For financial accounting purposes, in 2005 Panama adopted international financial reporting standards, with the purpose of increasing the levels of transparency and comparability. Based on comments and suggestions by business and professional associations, an administrative tax court, operating independently from the tax administration, was created in 2010. Its main tasks are to deal with concerns of taxpayers about having their cases reviewed by the tax administration itself and also to reinforce fairness in tax litigation. The Ministry of Economy and Finance and the administrative tax court are leading an effort to produce a new tax code to streamline the administrative procedures involving discussions between the tax administration and taxpayers, to shorten the timeframe to solve these tax disputes and to better protect taxpayers’ rights.

Panama has also embraced international tax cooperation by entering into 19 double-tax agreements and 10 tax-exchange information agreements, the majority of which are currently in force. In 2010 Panama also adopted a transfer pricing regime which basically follows the OECD transfer pricing guidelines for multinational enterprises and tax administrations.

For multinational enterprises investing in Panama, these developments in the international tax area should result in increased certainty and legal stability.

Panama’s income tax is driven by a territorial system as opposed to a worldwide taxation system. Apart from specific exceptions, only income generated locally is subject to income tax, while income arising from foreign sources is not. Taxable income is defined as income produced from any source within Panamanian territory, regardless of the place where the income is received.

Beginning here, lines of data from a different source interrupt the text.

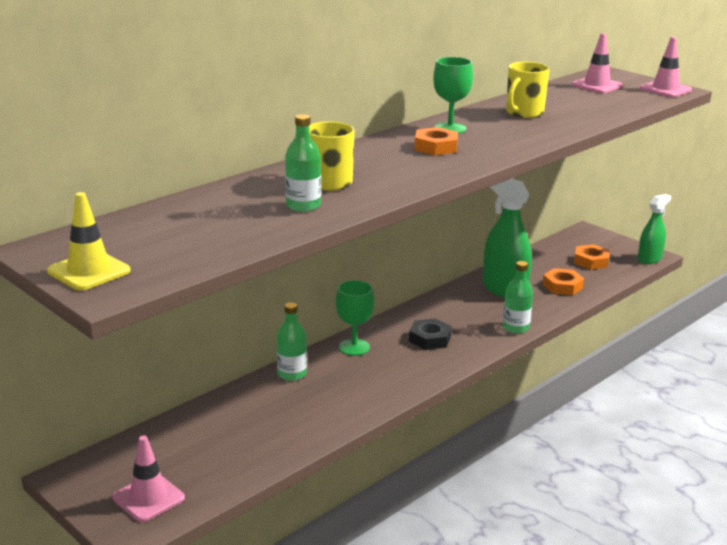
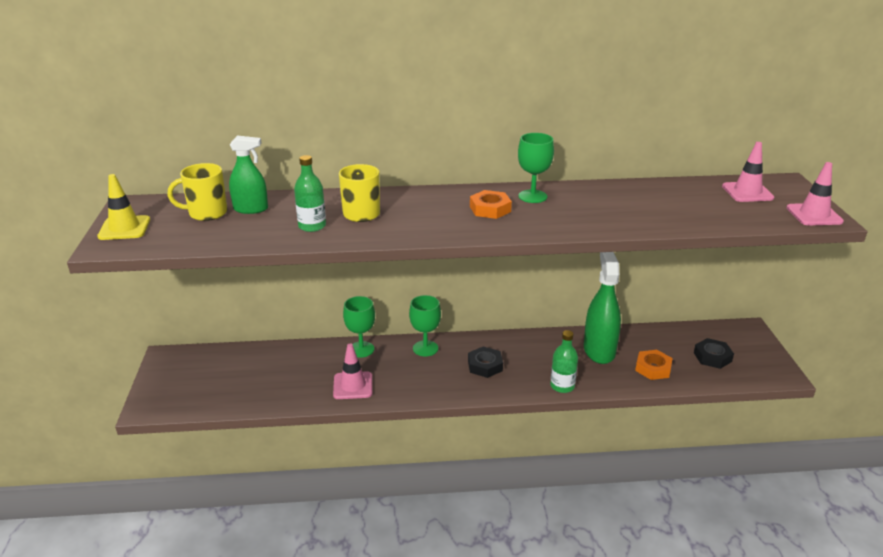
camera: 40 degrees right, 5 degrees up
pink traffic cone [112,435,185,522] -> pink traffic cone moved to [333,344,372,399]
green bottle [276,302,307,381] -> green goblet [343,296,375,358]
yellow mug [506,62,550,118] -> yellow mug moved to [168,163,227,221]
orange nut [574,244,610,270] -> black nut [694,338,734,369]
green spray bottle [638,194,671,264] -> green spray bottle moved to [229,136,268,214]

The fast pace of changes involving tax rules and regulations has required local and multinational businesses to focus on planning any potential tax consequences arising from new investments. For example, there are several tax incentive regimes, such as the Colón Free Zone, the Panama Pacific Economic Area, the Multinational Headquarters Regime and the City of Knowledge Regime, that should be considered when evaluating opportunities to invest in Panama, for instance, in trade and logistic activities or research, development and implementation of new technologies. This would allow reducing and/or eliminating indirect tax costs and exempt income obtained from certain qualifying activities. These measures have attracted many multinational groups, and more are expected to arrive. On the other hand and following the general trend at the international level, the government is focusing on collecting additional taxes to fund its public expenditure and social programmes. Thus, the tax administration is more aggressive in its efforts to monitor compliance, so it is up to the management of businesses to keep up with new developments in the tax field.

So far, Panama has successfully attracted foreign direct investment and collected the taxes required to meet its public expenditure needs. It remains to be seen if further tax changes will be required. However, based on recent history, it seems that a period of stability of the applicable tax rules would be welcome.